Ah, but we know that when filter #2 is in place, any file that `git annex
get` could act on is not in the index. So, it could look at the master branch
instead. (Same for `git annex move --from` and `git annex copy --from`)

OTOH, if filter #1 is in place and not #2, a file might be renamed in the
index, and `git annex get $newname` should work. So, it should look at the
index in that case.

## problems

Using `git checkout` when in an adjusted branch is problimatic, because a
non-adjusted branch would then be checked out. But, we can just say, if
you want to get into an adjusted branch, you have to run some command.
Or, could make a post-checkout hook.

Tags are bit of a problem. If the user tags an ajusted branch, the tag
includes the local adjustments.  
[WORKTREE: not a problem]

If the user refers to commit shas (in, eg commit messages), those won't be
visible to anyone else.  
[WORKTREE: not a problem]

When a pull modifies a file, its content won't be available, and so it
would be hidden temporarily by filter #2. So the file would seem to vanish,
and come back later, which could be confusing. Could be fixed as discussed
in [[todo/deferred_update_mode]]. Arguably, it's just as confusing for the
file to remain visible but have its content temporarily replaced with a
annex pointer.

## integration with view branches

Entering a view from an adjusted branch should probably carry the filtering
over into the creation/updating of the view branch.

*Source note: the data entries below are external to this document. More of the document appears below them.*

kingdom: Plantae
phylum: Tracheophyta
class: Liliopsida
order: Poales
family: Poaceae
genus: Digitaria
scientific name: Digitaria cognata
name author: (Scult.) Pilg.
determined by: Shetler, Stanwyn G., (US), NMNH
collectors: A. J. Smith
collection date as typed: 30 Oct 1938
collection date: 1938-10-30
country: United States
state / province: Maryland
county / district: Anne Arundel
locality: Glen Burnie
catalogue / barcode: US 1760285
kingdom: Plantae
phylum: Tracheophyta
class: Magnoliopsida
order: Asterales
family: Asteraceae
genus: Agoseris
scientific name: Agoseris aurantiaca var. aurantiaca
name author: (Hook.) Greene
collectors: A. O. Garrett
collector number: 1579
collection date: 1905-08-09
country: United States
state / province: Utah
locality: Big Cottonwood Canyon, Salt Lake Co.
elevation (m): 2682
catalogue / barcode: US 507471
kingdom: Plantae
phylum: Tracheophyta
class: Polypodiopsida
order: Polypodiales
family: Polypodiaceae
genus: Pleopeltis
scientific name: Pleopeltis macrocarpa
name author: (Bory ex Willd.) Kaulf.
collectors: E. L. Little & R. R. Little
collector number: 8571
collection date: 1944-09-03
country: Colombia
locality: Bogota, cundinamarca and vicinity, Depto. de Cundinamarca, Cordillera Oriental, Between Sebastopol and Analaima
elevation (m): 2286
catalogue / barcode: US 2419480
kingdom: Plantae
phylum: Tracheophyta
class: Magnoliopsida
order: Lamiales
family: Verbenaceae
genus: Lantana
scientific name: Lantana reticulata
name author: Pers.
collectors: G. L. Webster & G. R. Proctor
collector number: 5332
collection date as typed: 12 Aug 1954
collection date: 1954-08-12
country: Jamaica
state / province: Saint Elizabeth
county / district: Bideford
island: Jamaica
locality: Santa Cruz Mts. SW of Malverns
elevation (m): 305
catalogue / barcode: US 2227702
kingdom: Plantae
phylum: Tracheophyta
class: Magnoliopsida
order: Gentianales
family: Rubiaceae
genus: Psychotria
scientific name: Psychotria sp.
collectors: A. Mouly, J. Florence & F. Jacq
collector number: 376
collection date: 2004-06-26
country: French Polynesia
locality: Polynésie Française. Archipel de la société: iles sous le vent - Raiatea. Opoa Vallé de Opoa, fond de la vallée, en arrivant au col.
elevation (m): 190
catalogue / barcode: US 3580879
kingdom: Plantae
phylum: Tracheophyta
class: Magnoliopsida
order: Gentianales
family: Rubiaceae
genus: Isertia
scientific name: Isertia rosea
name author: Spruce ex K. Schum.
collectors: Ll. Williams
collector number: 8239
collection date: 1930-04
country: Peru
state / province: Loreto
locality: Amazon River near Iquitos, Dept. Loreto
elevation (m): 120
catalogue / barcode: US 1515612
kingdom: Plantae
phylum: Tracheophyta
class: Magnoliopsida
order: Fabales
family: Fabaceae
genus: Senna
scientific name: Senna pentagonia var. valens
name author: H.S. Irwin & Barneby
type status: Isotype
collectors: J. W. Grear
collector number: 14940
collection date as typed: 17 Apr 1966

Could go a step further, and implement view branches as another branch
adjusting filter, albeit an extreme one. This might improve view branches.
For example, it's not currently possible to update a view branch with
changes fetched from a remote, and this could get us there.

This would need the reverse filter to be able to change metadata.

[WORKTREE: Wouldn't be able to integrate, unless view branches are changed
into adjusted view worktrees.]

## filter interface

Distilling all of the above, the filter interface needs to be something
like this, at its most simple:

	data Filter = UnlockFilter | HideMissingFilter | UnlockHideMissingFilter

	getFilter :: Annex Filter

	setFilter :: Filter -> Annex ()

	data FilterAction
		= UnchangedFile FilePath
		| UnlockFile FilePath
		| HideFile FilePath

	data FileInfo = FileInfo
		{ originalBranchFile :: FileStatus
		, isContentPresent :: Bool
		}

	data FileStatus = IsAnnexSymlink | IsAnnexPointer
		deriving (Eq)

	filterAction :: Filter -> FilePath -> FileInfo -> FilterAction
	filterAction UnlockFilter f fi
		| originalBranchFile fi == IsAnnexSymlink = UnlockFile f
	filterAction HideMissingFilter f fi
		| not (isContentPresent fi) = HideFile f
	filterAction UnlockHideMissingFilter f fi
		| not (isContentPresent fi) = HideFile f
		| otherwise = filterAction UnlockFilter f fi
	filterAction _ f _ = UnchangedFile f

	filteredCommit :: Filter -> Git.Commit -> Git.Commit

	-- Generate a version of the commit made on the filter branch
	-- with the filtering of modified files reversed.
	unfilteredCommit :: Filter -> Git.Commit -> Git.Commit

## TODOs

* Need a better command-line interface than `git annex adjust`,
  that allows picking adjustments.
* Interface in webapp to enable adjustments.
* Entering an adjusted branch can race with commits to the current branch,
  and so the assistant should not be running, or at least should have
  commits disabled when entering it.
* When the adjusted branch unlocks files, behave as if annex.addunlocked is
  set, so git annex add will add files unlocked.